[Records from a collection]
[Start of Attachment]
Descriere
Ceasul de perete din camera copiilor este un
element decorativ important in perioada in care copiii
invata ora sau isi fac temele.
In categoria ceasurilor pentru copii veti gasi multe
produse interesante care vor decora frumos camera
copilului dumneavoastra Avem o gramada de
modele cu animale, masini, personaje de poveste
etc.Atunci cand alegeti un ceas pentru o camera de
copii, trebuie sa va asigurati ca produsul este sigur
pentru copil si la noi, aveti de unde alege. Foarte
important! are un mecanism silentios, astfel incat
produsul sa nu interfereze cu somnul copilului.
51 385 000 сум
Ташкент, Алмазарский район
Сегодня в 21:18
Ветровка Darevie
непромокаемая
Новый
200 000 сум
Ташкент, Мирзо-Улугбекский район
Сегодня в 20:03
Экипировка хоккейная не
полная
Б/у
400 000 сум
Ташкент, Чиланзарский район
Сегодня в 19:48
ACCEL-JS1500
[End of Attachment]
[Start of Attachment]
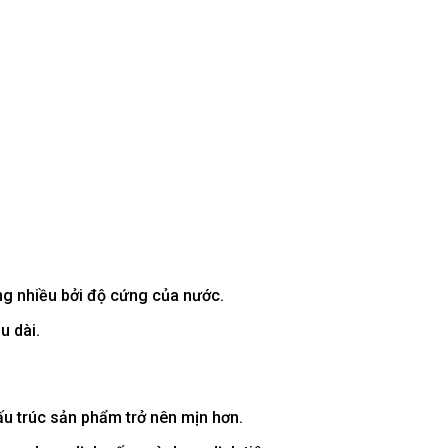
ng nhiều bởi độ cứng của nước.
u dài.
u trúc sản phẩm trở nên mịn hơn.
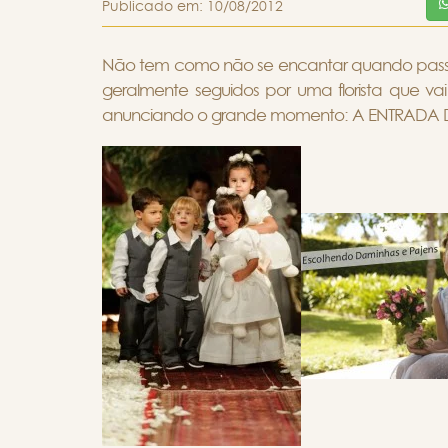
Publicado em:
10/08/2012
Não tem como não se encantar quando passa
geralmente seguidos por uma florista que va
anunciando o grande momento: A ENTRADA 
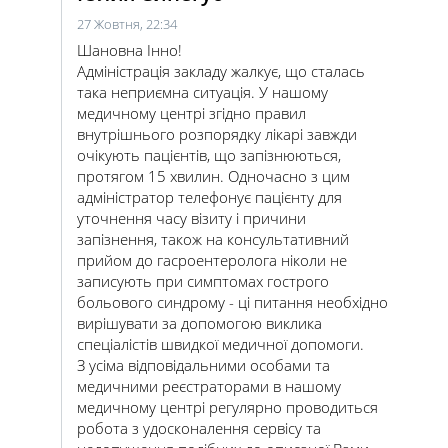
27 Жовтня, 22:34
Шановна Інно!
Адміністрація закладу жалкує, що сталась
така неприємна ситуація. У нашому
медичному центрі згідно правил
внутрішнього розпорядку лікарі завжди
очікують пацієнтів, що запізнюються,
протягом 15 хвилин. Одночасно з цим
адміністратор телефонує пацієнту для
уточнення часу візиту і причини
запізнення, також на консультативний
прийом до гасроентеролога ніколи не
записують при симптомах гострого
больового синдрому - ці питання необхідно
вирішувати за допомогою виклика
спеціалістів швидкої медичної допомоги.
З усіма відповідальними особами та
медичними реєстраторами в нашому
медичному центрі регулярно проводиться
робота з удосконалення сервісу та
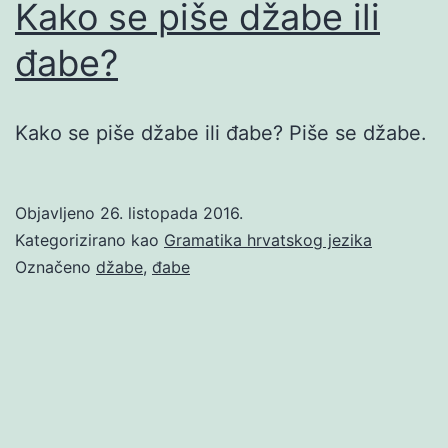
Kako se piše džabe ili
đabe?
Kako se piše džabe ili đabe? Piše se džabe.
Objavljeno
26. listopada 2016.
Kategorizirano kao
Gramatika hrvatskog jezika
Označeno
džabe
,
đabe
[End of Attachment]
What is required -
Rewrite the lines of the material from the line containing "27 Жовтня, 22:34" through the line containing "спеціалістів швидкої медичної допомоги.", substituting "20 хвилин" for "15 хвилин" and keeping everything else the same.

Expected answer -
27 Жовтня, 22:34
Шановна Інно!
Адміністрація закладу жалкує, що сталась
така неприємна ситуація. У нашому
медичному центрі згідно правил
внутрішнього розпорядку лікарі завжди
очікують пацієнтів, що запізнюються,
протягом 20 хвилин. Одночасно з цим
адміністратор телефонує пацієнту для
уточнення часу візиту і причини
запізнення, також на консультативний
прийом до гасроентеролога ніколи не
записують при симптомах гострого
больового синдрому - ці питання необхідно
вирішувати за допомогою виклика
спеціалістів швидкої медичної допомоги.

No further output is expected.